The two types of polyester resins were melt spun and stretched by the method described in Example 1 to obtain polyester monofilaments (melting point of core component: 255 ° C., melting point of sheath component: 185 ° C.). A filter for palatable beverage extraction was produced in the same manner as in Example 1 using the obtained polyester monofilament.

(Comparative example 1)
Polymerization, melt spinning and stretching were performed in the same manner as in Example 1 except that the polymerization catalyst of polyethylene terephthalate used for the core component and the sheath component was changed to 400 ppm of antimony trioxide, to produce a filter for extracting a palatable beverage.

(Comparative example 2)
Polymerization and melt spinning were carried out in the same manner as in Example 1 except that the core component was changed to the copolymerized polyethylene terephthalate used for the sheath component of Example 1, to produce a palatable beverage extraction filter. The tear strength of the filter fabric was less than 5N, and the tear strength was low.
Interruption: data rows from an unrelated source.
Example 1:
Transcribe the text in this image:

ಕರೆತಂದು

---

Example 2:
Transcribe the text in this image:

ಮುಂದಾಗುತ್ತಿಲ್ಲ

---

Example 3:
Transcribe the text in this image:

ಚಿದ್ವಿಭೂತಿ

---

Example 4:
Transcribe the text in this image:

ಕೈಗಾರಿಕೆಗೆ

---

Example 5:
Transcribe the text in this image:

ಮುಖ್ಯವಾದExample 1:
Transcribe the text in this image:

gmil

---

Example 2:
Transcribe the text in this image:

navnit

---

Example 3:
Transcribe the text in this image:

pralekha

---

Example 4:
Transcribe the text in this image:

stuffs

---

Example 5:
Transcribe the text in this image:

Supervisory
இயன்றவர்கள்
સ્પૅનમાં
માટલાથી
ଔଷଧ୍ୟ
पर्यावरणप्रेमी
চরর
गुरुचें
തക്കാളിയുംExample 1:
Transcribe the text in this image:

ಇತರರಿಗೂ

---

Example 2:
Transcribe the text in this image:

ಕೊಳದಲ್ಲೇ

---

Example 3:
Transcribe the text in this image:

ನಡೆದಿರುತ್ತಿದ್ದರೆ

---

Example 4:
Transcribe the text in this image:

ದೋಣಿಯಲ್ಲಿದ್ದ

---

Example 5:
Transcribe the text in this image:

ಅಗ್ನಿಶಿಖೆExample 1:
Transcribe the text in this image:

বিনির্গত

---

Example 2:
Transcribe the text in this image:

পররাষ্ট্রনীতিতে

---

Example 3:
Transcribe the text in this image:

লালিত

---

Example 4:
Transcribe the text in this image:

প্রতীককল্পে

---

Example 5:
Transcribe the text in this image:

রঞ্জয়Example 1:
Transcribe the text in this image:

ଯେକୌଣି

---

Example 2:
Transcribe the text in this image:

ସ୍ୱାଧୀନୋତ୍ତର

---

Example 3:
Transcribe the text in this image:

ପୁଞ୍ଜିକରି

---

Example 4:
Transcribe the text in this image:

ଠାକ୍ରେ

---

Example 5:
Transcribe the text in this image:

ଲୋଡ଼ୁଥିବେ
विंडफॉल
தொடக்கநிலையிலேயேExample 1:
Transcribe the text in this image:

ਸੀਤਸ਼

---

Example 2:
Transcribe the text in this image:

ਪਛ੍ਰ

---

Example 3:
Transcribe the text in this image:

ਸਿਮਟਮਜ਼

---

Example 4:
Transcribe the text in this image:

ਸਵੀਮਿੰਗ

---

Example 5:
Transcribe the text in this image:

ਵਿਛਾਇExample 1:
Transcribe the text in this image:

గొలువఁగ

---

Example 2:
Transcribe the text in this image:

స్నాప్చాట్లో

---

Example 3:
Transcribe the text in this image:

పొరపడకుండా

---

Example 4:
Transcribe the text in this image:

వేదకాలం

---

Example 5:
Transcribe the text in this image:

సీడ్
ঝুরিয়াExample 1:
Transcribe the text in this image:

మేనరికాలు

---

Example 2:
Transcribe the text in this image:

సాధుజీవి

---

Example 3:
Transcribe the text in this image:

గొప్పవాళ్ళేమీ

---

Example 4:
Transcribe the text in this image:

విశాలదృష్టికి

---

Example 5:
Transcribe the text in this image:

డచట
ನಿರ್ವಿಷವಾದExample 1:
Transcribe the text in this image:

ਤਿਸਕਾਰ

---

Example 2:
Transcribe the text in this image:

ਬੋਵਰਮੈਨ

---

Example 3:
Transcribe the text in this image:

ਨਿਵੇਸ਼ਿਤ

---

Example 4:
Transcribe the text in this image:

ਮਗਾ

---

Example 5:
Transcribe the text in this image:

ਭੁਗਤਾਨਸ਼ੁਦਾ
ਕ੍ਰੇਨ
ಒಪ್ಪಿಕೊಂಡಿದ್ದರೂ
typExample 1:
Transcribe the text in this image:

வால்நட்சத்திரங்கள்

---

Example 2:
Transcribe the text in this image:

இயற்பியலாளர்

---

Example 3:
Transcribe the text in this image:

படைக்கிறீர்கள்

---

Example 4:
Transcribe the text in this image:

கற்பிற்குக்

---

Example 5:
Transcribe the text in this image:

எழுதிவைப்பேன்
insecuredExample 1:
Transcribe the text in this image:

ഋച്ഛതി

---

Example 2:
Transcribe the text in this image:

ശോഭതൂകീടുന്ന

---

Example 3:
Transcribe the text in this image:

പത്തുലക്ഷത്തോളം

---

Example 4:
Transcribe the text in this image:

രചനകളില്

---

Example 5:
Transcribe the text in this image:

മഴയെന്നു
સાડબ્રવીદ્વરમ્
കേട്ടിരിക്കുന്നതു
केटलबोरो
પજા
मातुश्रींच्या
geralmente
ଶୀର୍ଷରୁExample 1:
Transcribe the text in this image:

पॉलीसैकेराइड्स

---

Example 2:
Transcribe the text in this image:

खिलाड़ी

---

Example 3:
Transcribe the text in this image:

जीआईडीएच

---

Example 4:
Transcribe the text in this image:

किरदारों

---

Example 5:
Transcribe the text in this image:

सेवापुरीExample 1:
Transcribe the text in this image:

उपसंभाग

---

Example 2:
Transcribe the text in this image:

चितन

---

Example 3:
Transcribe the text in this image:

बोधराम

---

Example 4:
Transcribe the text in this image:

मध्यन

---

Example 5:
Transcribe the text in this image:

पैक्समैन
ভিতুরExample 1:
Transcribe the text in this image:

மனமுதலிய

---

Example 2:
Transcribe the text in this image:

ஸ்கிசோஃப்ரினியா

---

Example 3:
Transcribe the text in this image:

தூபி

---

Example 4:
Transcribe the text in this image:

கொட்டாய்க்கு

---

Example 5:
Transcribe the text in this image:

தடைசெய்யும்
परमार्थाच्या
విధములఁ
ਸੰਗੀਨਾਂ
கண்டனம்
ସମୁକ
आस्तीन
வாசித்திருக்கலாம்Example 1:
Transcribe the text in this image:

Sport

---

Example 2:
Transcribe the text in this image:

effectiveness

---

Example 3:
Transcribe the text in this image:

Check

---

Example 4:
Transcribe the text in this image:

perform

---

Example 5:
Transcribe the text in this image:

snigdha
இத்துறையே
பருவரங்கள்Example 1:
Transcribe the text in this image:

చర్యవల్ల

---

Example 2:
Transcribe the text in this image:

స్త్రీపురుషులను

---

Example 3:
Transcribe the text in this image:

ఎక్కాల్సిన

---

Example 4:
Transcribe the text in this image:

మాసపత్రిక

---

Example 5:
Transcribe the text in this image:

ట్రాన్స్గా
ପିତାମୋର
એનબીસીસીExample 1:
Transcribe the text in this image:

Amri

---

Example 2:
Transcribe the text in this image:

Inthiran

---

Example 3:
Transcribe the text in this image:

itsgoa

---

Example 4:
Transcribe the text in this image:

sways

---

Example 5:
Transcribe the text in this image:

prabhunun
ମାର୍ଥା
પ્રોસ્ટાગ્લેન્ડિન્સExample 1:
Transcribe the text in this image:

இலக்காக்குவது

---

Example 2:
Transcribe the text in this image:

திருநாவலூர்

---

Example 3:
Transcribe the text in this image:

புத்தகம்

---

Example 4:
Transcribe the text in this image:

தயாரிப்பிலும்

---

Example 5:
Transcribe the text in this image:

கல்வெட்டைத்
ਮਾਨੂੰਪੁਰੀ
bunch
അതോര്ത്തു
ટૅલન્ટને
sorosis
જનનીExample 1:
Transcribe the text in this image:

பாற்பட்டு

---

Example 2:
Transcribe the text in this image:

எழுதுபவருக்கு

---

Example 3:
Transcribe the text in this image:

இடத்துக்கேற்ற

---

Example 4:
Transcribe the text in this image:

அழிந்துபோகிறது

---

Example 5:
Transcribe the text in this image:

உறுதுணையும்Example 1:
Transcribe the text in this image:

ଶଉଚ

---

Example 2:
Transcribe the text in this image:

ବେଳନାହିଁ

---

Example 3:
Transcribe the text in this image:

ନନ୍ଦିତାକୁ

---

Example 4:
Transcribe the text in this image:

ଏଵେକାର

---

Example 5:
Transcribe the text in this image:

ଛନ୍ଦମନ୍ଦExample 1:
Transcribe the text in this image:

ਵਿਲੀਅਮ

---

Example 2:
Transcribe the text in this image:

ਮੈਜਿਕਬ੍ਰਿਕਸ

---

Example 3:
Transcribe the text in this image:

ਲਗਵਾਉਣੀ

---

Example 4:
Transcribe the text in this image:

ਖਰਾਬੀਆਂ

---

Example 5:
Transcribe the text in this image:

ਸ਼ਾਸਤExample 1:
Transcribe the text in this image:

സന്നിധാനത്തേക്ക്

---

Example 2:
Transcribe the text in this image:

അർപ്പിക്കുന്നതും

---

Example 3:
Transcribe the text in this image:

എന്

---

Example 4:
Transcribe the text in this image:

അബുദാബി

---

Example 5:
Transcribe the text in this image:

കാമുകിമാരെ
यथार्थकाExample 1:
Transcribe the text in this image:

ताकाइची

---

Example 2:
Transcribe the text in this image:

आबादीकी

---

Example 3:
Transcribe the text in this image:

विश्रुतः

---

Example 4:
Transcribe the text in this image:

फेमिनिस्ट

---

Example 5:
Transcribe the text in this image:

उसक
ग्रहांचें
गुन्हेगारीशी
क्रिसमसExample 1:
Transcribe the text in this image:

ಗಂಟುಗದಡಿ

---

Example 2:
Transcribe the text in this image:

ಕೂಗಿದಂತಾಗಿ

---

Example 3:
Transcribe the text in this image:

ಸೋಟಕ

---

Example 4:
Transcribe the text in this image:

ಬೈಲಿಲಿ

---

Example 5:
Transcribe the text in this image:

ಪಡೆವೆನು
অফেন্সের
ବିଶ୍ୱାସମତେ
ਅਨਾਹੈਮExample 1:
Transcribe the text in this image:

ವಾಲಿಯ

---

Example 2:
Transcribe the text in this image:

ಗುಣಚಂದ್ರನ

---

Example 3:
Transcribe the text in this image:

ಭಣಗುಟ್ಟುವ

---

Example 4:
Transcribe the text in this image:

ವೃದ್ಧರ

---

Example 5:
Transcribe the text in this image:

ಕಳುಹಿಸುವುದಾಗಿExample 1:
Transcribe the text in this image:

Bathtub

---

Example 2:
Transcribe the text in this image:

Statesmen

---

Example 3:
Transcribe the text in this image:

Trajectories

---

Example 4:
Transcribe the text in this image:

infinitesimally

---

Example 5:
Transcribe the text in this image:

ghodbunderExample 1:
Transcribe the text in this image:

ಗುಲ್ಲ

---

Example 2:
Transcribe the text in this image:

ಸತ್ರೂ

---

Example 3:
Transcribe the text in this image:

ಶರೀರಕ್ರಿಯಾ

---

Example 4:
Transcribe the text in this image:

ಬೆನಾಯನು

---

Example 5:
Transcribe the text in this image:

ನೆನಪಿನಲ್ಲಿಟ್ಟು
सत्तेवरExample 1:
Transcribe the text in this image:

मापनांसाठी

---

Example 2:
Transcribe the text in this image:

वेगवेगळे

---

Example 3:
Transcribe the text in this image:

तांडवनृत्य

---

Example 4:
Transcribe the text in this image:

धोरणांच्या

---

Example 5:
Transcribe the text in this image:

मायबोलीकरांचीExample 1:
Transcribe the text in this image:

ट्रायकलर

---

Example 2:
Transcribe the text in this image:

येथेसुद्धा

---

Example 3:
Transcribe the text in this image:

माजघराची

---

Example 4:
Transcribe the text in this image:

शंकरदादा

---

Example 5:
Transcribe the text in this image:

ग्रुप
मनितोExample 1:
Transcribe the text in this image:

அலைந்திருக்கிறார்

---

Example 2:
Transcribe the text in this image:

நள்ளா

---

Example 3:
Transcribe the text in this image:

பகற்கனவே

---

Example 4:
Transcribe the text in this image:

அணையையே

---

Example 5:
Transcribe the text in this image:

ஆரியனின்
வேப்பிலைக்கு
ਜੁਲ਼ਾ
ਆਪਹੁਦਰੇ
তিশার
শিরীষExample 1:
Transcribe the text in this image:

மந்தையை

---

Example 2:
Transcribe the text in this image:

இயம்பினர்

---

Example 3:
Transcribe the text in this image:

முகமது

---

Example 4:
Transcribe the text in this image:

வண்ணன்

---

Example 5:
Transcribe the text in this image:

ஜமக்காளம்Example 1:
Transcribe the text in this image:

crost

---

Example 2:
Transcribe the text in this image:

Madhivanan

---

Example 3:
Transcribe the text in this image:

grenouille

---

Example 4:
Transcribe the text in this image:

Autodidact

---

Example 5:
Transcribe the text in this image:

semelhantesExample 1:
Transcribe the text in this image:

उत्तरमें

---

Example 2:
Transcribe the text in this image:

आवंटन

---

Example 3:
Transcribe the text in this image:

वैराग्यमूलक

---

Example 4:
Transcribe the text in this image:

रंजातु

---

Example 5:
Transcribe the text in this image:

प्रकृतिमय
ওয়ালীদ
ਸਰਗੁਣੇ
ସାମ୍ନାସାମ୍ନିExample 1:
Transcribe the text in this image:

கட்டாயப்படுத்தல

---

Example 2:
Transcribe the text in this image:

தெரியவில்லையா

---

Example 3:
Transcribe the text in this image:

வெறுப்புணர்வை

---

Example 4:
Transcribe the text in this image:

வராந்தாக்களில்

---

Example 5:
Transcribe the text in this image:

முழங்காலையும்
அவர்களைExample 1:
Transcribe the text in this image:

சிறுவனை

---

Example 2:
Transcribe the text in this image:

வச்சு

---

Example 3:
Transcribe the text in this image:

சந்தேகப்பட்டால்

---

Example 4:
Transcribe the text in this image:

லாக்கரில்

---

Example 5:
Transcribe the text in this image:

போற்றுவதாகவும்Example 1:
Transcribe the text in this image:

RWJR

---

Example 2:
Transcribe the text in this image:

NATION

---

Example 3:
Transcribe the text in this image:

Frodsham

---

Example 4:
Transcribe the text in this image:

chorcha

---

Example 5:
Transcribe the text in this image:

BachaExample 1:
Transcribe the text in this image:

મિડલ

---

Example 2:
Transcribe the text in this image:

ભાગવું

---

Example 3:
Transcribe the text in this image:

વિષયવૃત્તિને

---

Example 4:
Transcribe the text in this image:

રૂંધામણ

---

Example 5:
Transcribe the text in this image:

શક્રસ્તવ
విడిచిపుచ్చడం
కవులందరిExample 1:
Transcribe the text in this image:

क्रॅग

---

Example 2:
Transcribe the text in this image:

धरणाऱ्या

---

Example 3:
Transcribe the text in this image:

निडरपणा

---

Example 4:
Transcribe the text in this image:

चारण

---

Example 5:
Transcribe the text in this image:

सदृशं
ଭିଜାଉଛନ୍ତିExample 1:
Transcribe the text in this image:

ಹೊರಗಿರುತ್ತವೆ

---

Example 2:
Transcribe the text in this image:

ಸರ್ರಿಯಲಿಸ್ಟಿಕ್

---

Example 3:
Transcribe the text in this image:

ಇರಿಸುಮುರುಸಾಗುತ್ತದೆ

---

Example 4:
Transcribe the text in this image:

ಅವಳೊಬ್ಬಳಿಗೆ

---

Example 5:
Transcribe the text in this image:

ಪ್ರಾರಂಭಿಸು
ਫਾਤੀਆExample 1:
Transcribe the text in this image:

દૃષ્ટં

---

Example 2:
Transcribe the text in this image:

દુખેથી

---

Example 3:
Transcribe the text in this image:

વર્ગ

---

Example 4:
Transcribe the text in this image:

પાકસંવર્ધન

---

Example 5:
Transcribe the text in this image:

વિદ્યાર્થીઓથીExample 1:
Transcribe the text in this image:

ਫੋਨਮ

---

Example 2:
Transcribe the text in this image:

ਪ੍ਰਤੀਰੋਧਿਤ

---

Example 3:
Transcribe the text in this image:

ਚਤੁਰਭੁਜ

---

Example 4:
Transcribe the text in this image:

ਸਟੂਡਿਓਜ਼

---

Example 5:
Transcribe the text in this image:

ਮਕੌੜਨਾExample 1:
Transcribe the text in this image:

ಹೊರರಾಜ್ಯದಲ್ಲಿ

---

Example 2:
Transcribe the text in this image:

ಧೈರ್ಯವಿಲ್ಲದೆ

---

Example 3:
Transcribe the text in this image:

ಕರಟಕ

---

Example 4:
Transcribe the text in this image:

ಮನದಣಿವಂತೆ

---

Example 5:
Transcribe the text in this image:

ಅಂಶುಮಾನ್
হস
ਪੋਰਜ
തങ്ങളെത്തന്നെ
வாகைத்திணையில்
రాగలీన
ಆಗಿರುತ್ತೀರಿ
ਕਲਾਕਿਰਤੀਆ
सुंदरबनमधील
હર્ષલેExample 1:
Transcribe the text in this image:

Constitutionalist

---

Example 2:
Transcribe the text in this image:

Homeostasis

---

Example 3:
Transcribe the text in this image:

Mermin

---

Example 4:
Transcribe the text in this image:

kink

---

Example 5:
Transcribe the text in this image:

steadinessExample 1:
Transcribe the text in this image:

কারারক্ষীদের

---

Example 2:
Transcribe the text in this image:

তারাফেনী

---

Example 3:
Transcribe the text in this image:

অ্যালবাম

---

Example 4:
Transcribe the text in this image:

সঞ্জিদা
Table 1 shows the polymerization catalysts used in Examples 1 to 3 and Comparative Example 1, the ratio of monofilament core-sheath, elution amount of heavy metal, mass change rate, fineness, strength, elongation, shrinkage rate, and tear strength of filter fabrics. .

The filter fabric made of monofilaments obtained from the examples improves the problems of polyamide, has excellent moldability, has sufficient dough strength, and can be used sufficiently as a bag for beverage extraction, and beverage extraction with excellent environmental safety It was a filter for. Moreover, the comparative example 1 which used the antimony catalyst for the core component had many elution amounts of heavy metals, and was inferior to environmental safety. The filter fabric obtained from Comparative Example 2 was insufficient in dough strength and inferior in moldability, and could not be used as a filter for extracting palatable beverages.

Claims (1)

The core component is a homopolyethylene terephthalate having an intrinsic viscosity of 0.55 or more and 0.65 or less and a melting point of 220 ° C. or more, and the sheath component is isophthalate mainly composed of terephthalic acid and diol having a melting point of 40 ° C. or lower than the core component. an acid copolymer poly ethylene terephthalate, the molar ratio of terephthalic acid and isophthalic acid copolymerized polyethylene terephthalate is in the range of 90 / 10-70 / 30, the polymerization catalyst of the core component and the sheath component coat layer of titanic acid The content of the polymerization catalyst of the resin of the core component and the sheath component is 50 to 200 ppm, and the mass change rate after immersion for 1 hour at 100 ° C. in an aqueous ethanol solution of 10% by mass is 4%. hereinafter, Ri amount 0.1ppm less than der metal elements of the true specific gravity of 5.0 or more heavy metals, hot water shrinkage ratio of 3% or more, 8% Obtained by using the palatability brewing core-sheath type composite filament filter, wherein lower der Rukoto, tear strength 7N more palatable beverage extraction filter fabrics.